Autre problème : qui reste dans l’équipe en cas de séparation ? « La rupture a été très difficile parce que nous devions nous rencontrer sur le terrain le lendemain et tous les jours suivants pendant des mois, explique Johanne Fridlund, une footballeuse professionnelle qui, avec son ex, a joué pour l’équipe norvégienne de première division Vålerenga. C’était difficile, mais nous étions amies avant d’être ensemble et nous le sommes toujours. Ça aurait pu être pire. »
Une telle situation peut être délicate sur le plan émotionnel, mais elle peut l’être encore plus sur le plan professionnel. Fridlund pense-t-elle que sa relation ou la fin de celle-ci pourrait affecter sa carrière ?
« À vrai dire, je ne le sais pas encore, répond-elle. J’étais contente de faire mon coming out car ça m’a rendu la vie plus facile.

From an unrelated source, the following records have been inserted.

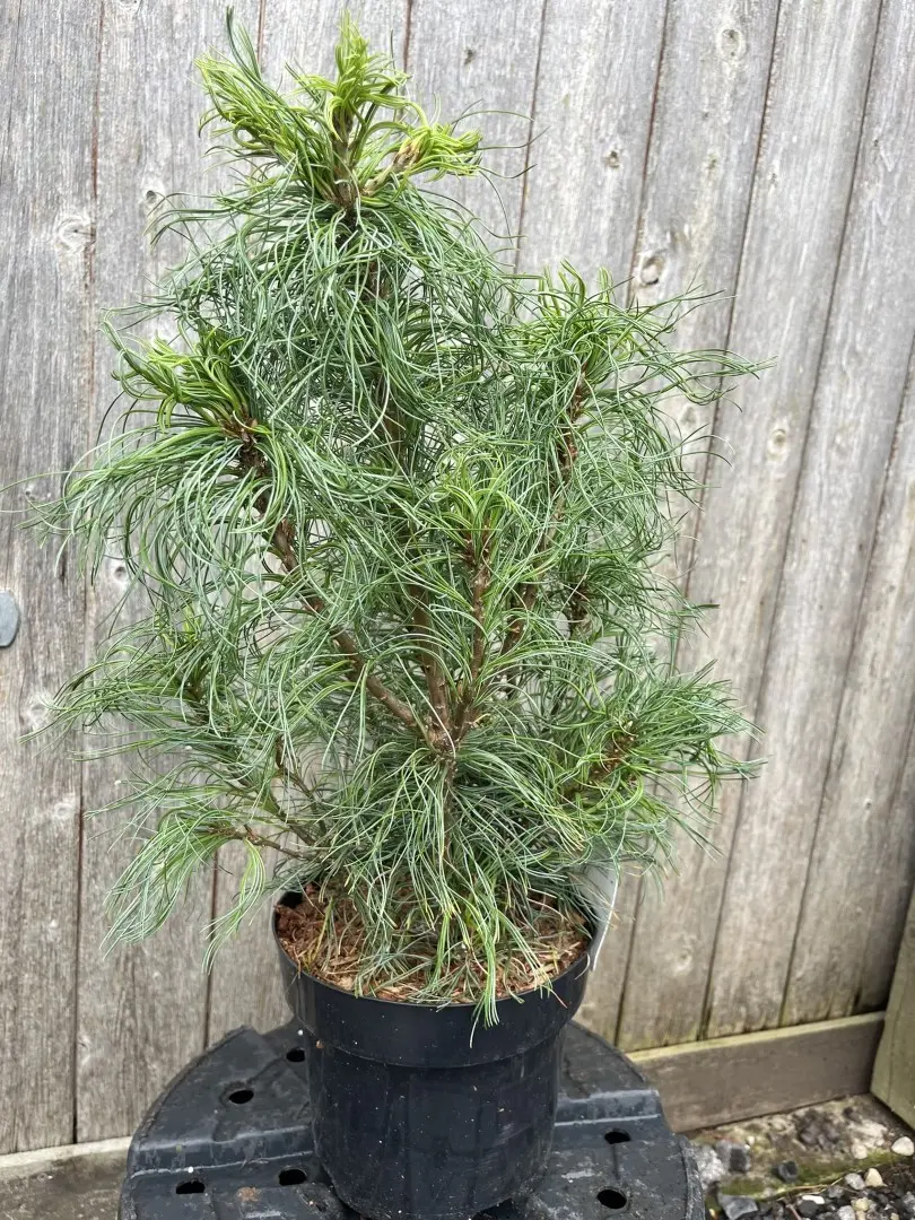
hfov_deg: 53.1
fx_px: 916
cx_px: 458
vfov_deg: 67.3
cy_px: 610
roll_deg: -4.8
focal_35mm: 26
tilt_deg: -12.1
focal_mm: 5.1
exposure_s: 1/122
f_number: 1.6
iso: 40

Mais je n’avais pas d’espace à moi pour me concentrer et faire mes propres trucs, parce que je pensais constamment à elle et que nous jouions au même poste, donc c’était un peu difficile. »
La culture de tolérance qui règne dans le football féminin est un aspect essentiel pour de nombreux couples. C’est évident sur le terrain : alors que les matchs masculins sont peuplés de mecs qui s’insultent les uns les autres, les matchs féminins sont fréquentés par un public plus jeune et plus diversifié qui génère une ambiance mille fois meilleure pour les fans, quelle que soit leur sexualité.
Cette attitude inclusive peut aussi faciliter les choses pour les femmes qui vivent leur première relation homosexuelle dans le football, comme Fridlund : « Quand nous nous sommes rencontrées, je n’avais pas encore fait mon coming out, explique-t-elle. Mais la plupart des gens dans le football féminin n’ont aucun problème avec l’homosexualité, bien au contraire. C’est juste super inclusif. »
Le football féminin : le meilleur endroit pour trouver l’amour, une coéquipière, ou les deux.